The Pr0n Club.This is sort of like Fight Club, but with sex instead of fighting.
Everyone likes porn, right? OK, this is for values of "everyone" technically referred to as "almost everyone", which practically translates to "sufficiently many people". (And for just $8, as discussed above, you too can find out whether I am one of them...) This would be a cross between a private club and a chain letter and a specialised natural evolution of the non-uglies communities which exist, set to cater for geographically close promiscuous folk. Two people make porn of themselves having sex. To join the community and see all the porn therein, you have to make porn with an existing club member already and share it with the rest of the club. Existing club members vote on who has sex with whom to create more porn for the benefit of the entire club; refusal to follow the club mandate leads to expulsion. I haven't thought this one through at all clearly, as you can tell, but that's the core, anyhow. I bet this isn't an original idea.

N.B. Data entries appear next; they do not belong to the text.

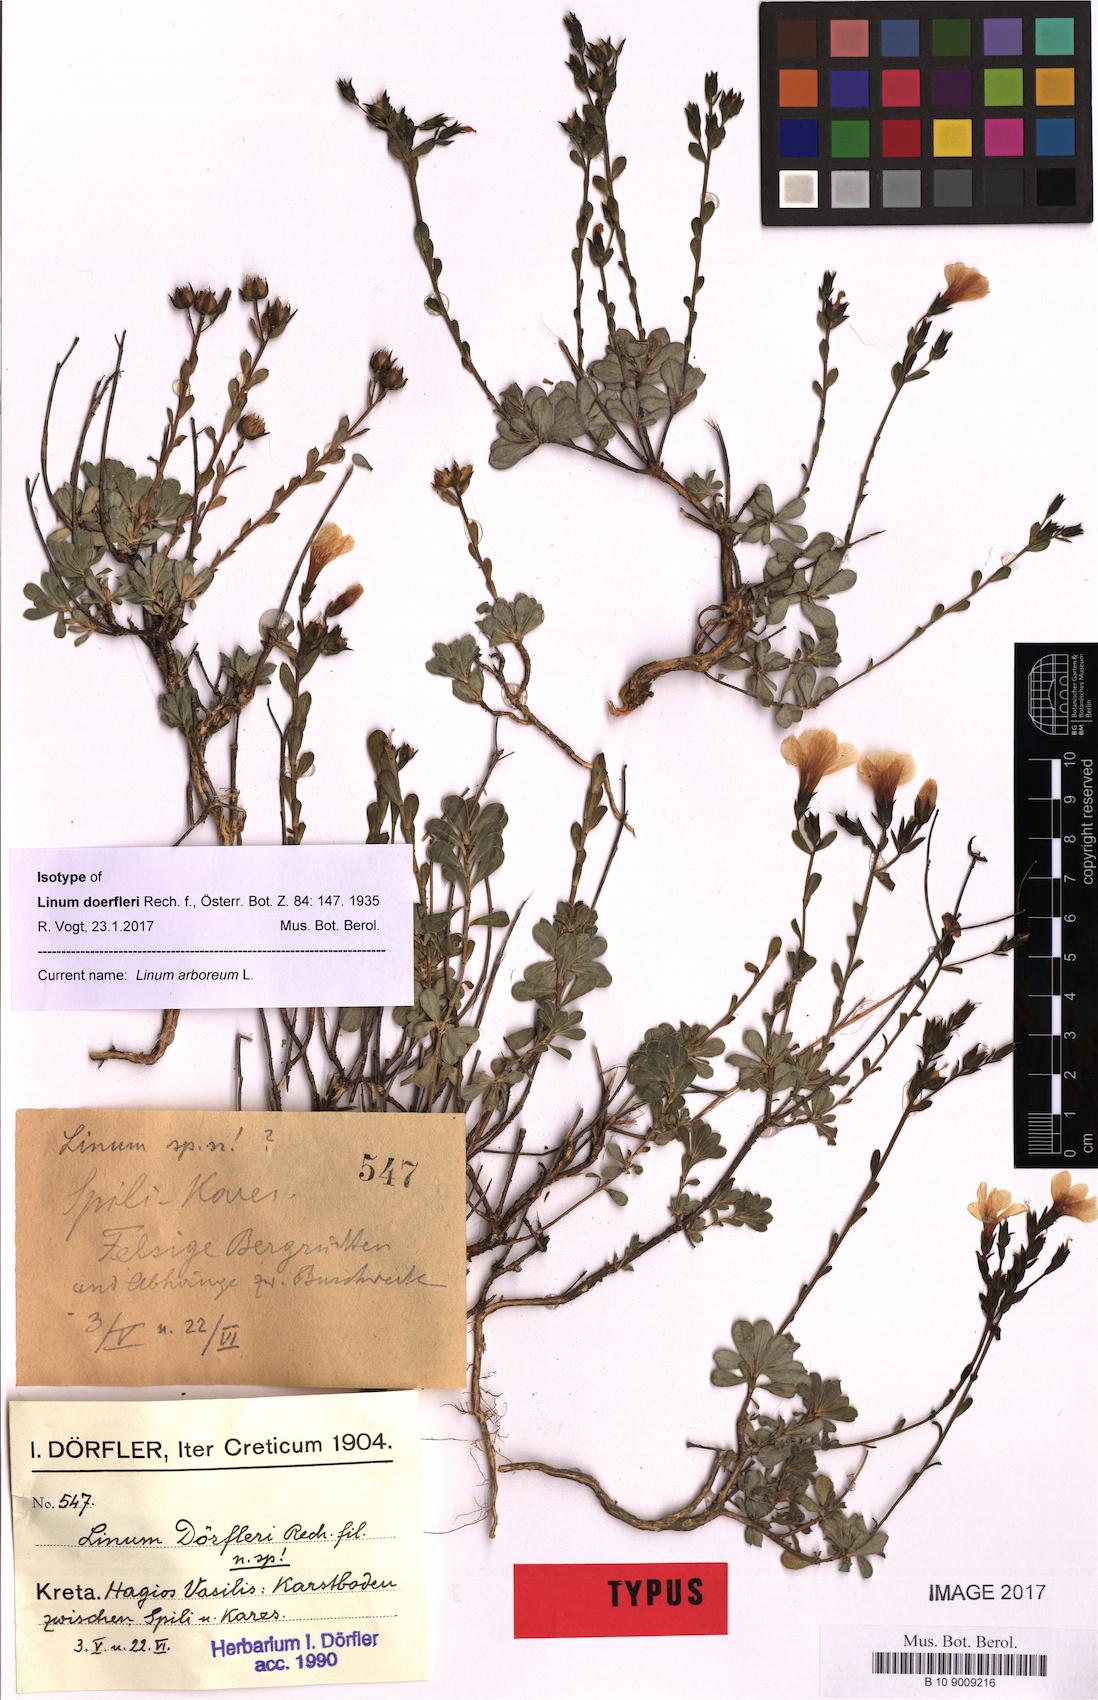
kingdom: Plantae
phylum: Tracheophyta
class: Magnoliopsida
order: Malpighiales
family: Linaceae
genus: Linum
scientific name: Linum arboreum
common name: Tree flax
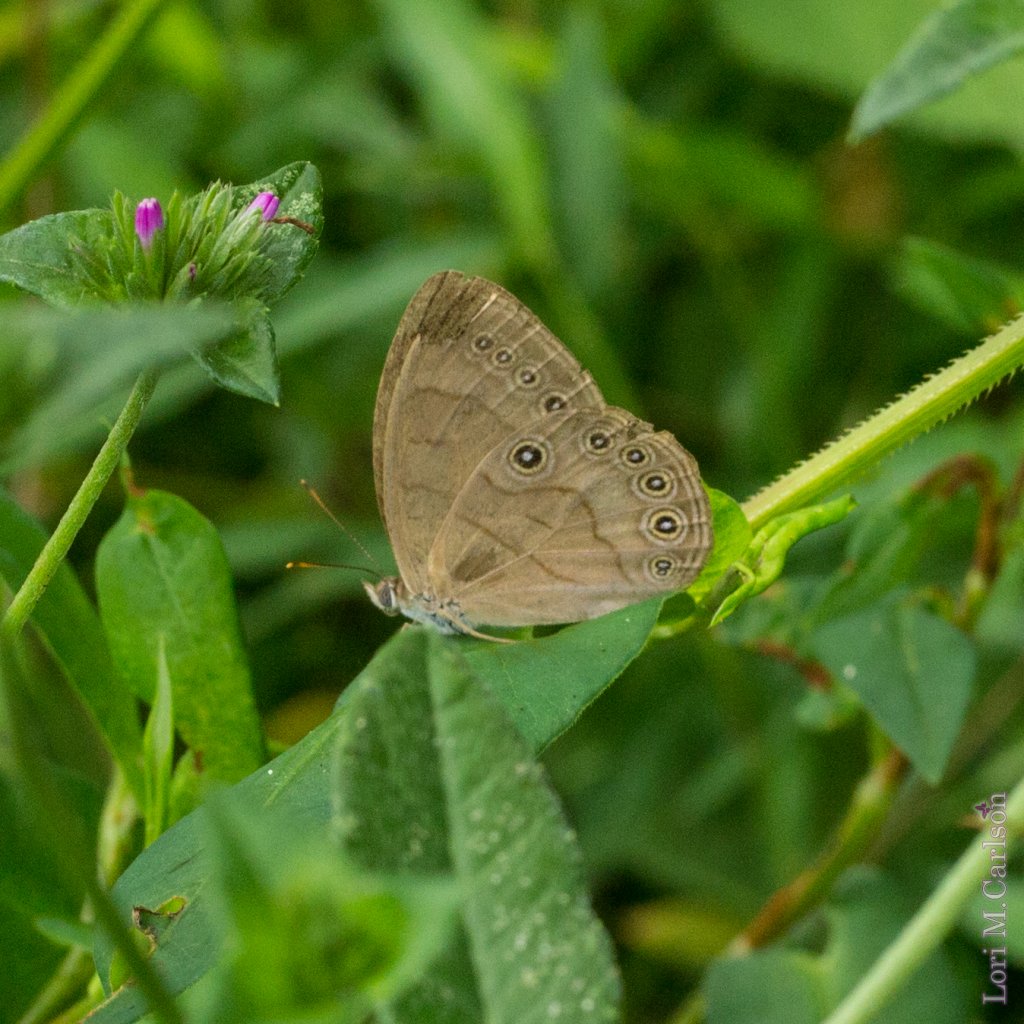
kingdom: Animalia
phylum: Arthropoda
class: Insecta
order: Lepidoptera
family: Nymphalidae
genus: Lethe
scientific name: Lethe eurydice
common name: Appalachian Eyed Brown
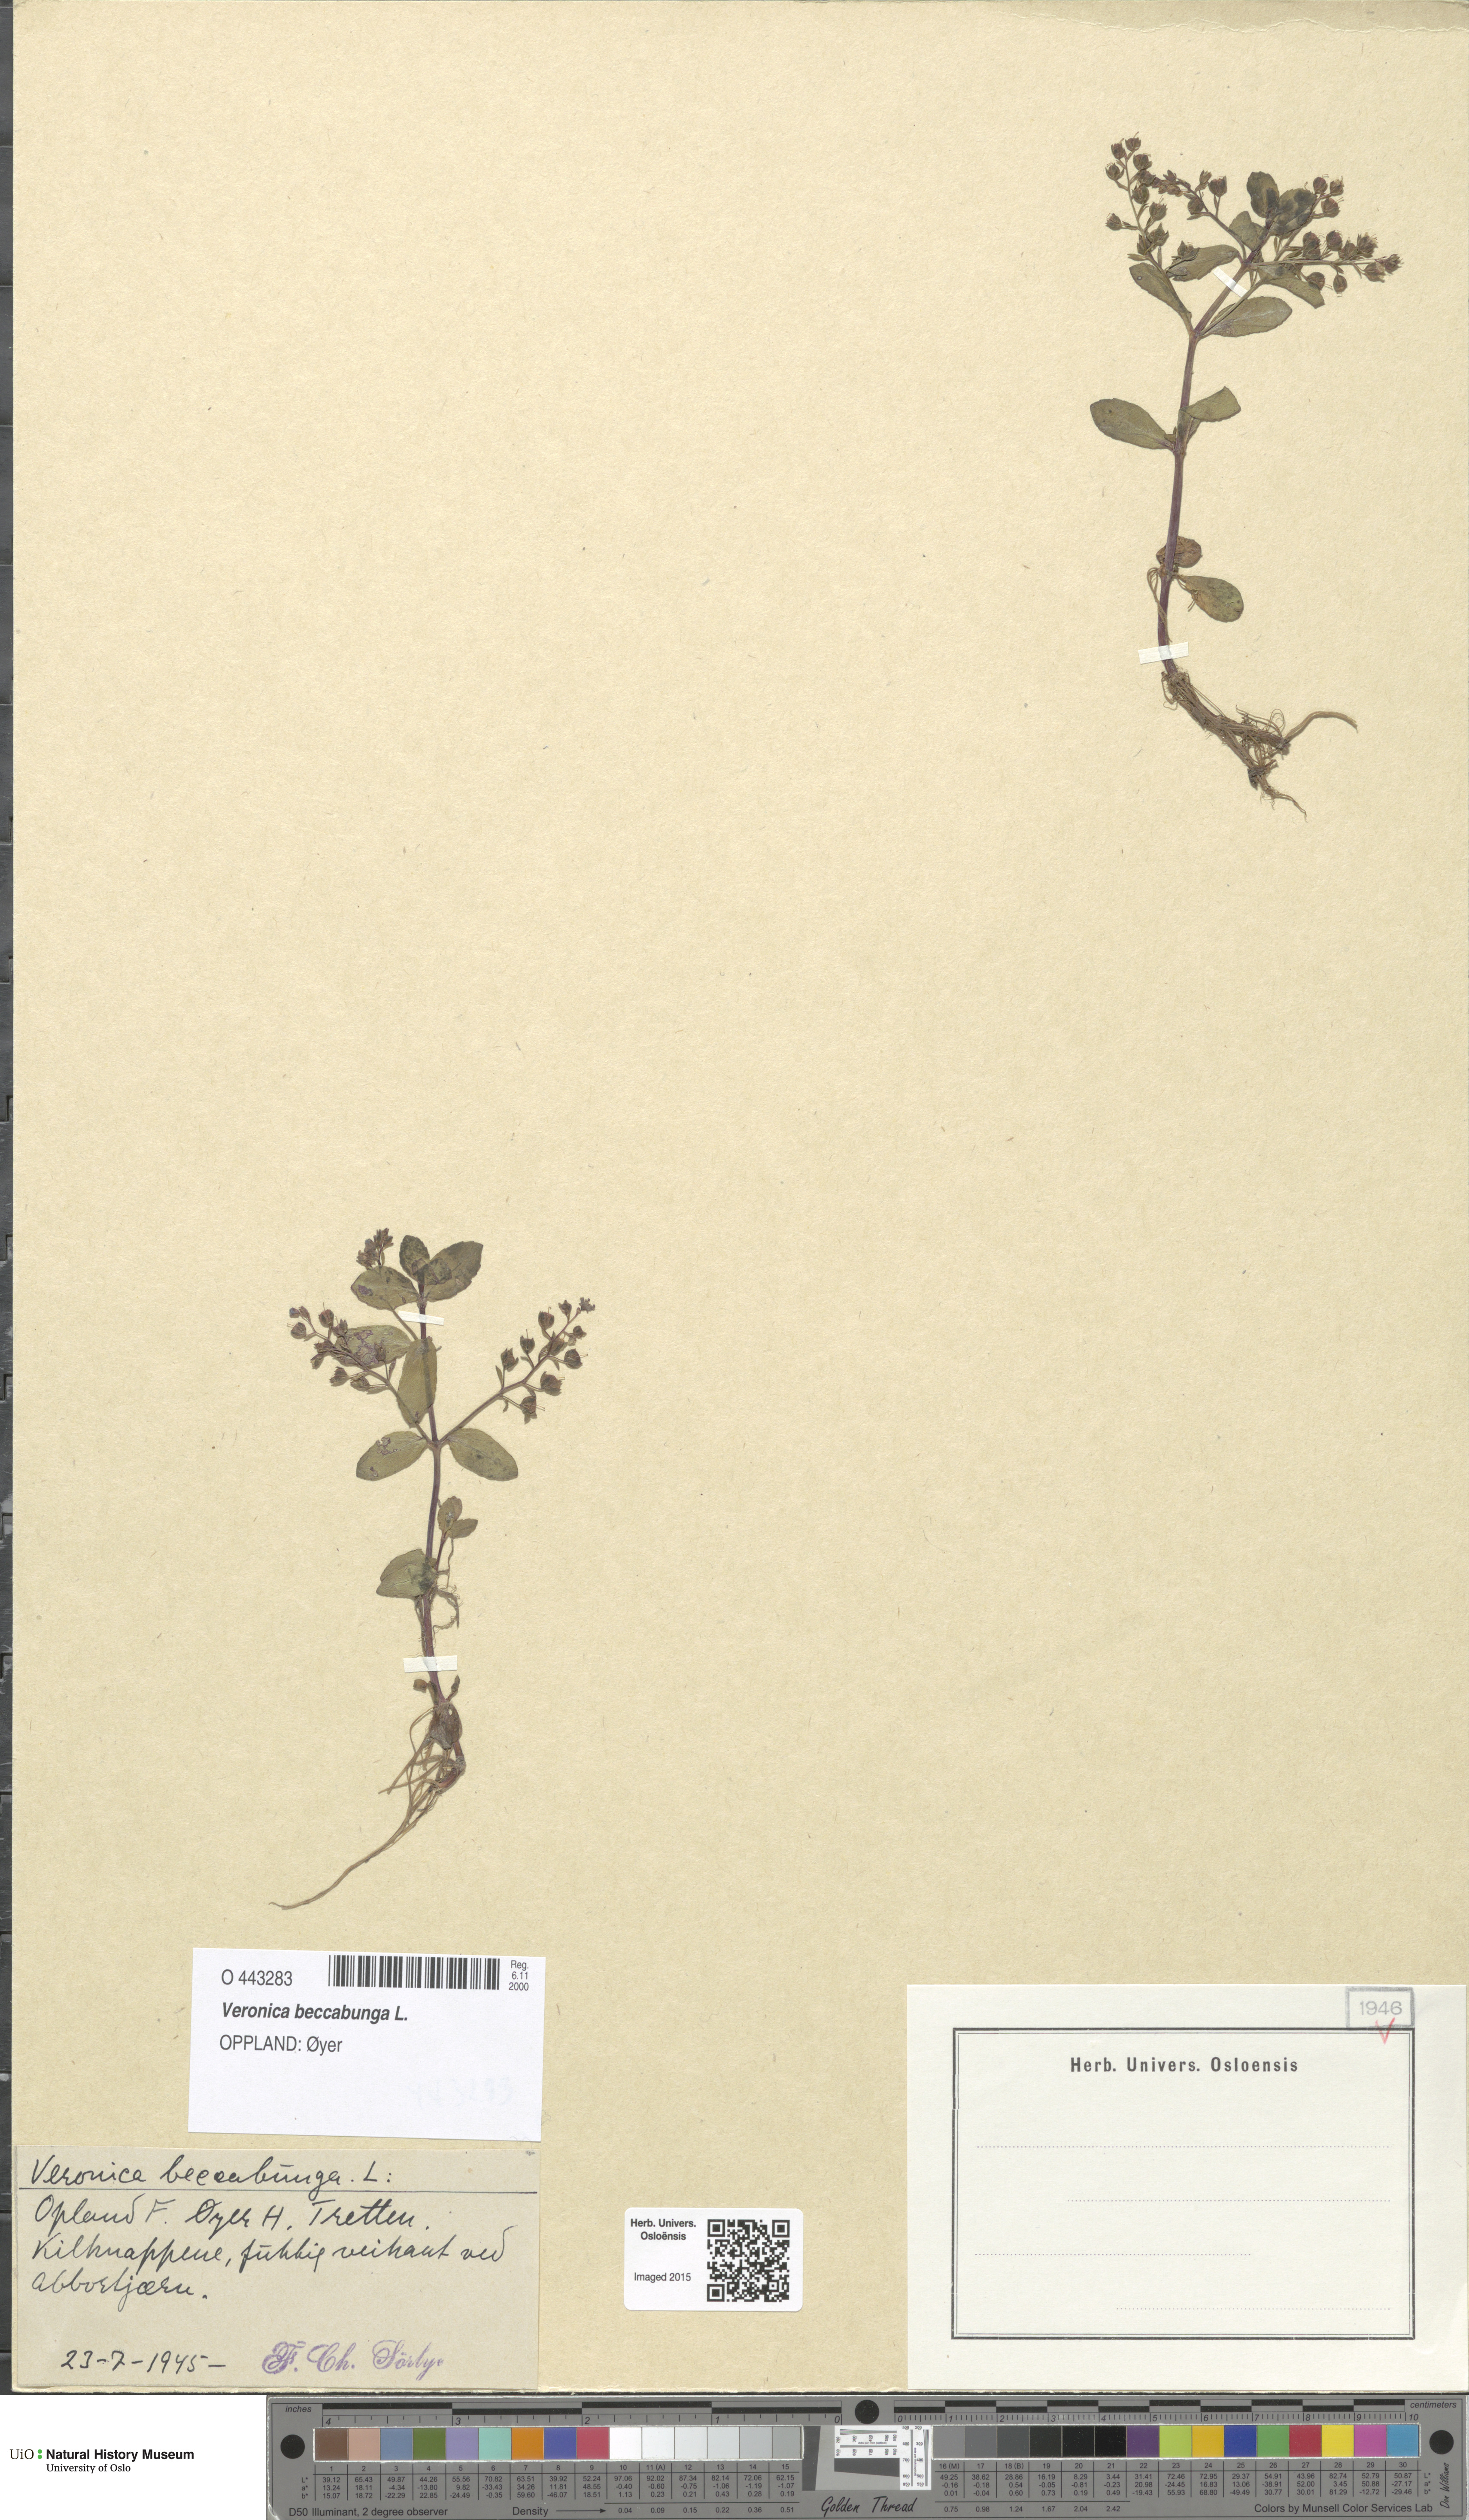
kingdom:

I always feel a little bit guilty about posting to LJ about LJ itself, as if I should be doing and thinking about other things and posting about them instead. Yet perhaps LJ is what I do best at this moment in time, which is a scary thought.
Hooray! All my e-mail from the start of the week which went missing has finally come through. 90% spam, 9% mailing lists, 1% of which would have really been rather useful to have had in a timely fashion. Still... better late than never, eh?